Now we build the dependence graphs:

pylab.grid(True)
pylab.plot(train_sizes, train_scores.mean(axis = 1), "g-", marker="o", label="train")
pylab.plot(train_sizes, test_scores.mean(axis = 1), "r-", marker="o", label="test")
pylab.ylim((0.0, 1.05))
pylab.legend(loc="lower right")

The conclusion of those data

The further growth of train set size (over 2250 items) will not influence the model quality.
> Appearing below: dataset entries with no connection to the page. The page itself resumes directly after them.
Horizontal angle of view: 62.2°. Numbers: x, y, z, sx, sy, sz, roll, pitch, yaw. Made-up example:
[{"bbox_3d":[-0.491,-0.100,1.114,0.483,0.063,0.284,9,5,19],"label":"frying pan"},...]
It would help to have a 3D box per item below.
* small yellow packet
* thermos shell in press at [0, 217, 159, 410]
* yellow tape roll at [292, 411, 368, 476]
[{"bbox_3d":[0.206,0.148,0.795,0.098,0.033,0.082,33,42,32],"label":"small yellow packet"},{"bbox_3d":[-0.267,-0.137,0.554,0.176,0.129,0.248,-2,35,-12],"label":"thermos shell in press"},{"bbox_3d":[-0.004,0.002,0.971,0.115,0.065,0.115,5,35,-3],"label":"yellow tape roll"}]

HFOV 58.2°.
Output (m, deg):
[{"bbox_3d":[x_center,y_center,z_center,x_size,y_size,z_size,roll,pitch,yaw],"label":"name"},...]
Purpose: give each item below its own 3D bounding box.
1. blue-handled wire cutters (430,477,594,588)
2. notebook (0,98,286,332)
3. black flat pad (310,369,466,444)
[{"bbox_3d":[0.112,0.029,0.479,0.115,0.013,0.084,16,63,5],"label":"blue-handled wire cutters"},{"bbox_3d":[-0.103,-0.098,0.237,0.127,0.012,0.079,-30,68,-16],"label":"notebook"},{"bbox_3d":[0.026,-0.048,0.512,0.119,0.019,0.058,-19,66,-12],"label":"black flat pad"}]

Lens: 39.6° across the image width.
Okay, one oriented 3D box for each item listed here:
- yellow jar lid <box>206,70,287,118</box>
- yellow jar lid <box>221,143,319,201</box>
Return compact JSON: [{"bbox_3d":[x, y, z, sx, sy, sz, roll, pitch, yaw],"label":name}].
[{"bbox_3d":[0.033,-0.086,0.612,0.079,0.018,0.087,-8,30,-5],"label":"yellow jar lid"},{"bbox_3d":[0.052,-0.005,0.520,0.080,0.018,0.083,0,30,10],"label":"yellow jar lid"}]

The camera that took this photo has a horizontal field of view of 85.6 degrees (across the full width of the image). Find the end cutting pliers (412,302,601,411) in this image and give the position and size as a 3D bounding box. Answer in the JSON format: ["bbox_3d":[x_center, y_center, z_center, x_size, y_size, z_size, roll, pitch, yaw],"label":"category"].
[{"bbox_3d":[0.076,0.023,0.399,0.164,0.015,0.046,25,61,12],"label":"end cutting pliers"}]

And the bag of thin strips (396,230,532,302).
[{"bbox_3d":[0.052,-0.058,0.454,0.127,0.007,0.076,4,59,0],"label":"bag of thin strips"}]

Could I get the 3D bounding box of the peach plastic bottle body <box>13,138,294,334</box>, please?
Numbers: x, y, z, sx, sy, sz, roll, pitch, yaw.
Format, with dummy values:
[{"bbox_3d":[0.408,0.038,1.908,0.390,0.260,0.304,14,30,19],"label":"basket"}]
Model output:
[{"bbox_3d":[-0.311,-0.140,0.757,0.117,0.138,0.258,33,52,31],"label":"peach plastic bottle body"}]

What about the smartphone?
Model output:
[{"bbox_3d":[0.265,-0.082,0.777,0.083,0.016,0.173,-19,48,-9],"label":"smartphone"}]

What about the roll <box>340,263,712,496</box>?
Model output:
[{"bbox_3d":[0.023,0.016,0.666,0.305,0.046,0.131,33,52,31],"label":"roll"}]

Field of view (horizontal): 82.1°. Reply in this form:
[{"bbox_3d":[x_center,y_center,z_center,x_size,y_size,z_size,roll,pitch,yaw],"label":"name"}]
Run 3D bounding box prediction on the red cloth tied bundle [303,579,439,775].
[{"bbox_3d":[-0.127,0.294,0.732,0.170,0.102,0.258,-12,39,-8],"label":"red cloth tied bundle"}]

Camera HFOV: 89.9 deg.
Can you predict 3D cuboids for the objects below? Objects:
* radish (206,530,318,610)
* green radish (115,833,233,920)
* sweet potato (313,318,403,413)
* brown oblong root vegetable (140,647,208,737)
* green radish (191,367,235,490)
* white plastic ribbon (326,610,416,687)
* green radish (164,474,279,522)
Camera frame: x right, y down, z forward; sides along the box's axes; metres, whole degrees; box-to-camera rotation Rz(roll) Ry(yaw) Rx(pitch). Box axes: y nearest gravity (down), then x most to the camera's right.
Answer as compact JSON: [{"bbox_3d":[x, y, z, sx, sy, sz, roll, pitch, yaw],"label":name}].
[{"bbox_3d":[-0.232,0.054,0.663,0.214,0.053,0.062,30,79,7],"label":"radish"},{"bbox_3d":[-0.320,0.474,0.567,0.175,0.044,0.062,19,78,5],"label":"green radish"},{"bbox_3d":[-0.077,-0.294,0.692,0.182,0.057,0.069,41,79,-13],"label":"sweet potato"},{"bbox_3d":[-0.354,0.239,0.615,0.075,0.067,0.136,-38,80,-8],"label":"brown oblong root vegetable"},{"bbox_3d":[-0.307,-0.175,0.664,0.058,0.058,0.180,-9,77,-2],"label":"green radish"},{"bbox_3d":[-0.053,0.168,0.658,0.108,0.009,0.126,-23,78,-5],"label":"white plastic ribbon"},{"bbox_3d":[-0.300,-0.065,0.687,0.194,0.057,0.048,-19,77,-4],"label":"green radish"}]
Learning curves for trees of greater depth

We’ll try to increase the model difficulty, this might increase its quality metrics. Let’s set max_depth = 10.

rf_classifier = ensemble.RandomForestClassifier(
n_estimators = 50, max_depth = 10, random_state = 1)

train_sizes, train_scores, test_scores = 
model_selection.learning_curve(rf_classifier,
 bioresponce_data, bioresponce_target, 
 train_sizes=np.arange(0.1,1, 0.2), 
cv=3, scoring="accuracy")

pylab.grid(True)
pylab.plot(train_sizes, train_scores.mean(axis = 1), "g-", marker="o", label="train")
pylab.plot(train_sizes, test_scores.mean(axis = 1), "r-", marker="o", label="test")
pylab.ylim((0.0, 1.05))
pylab.legend(loc="lower right")

The conclusion for the model of higher complexity

The growth of train set indeed positively influences the model quality.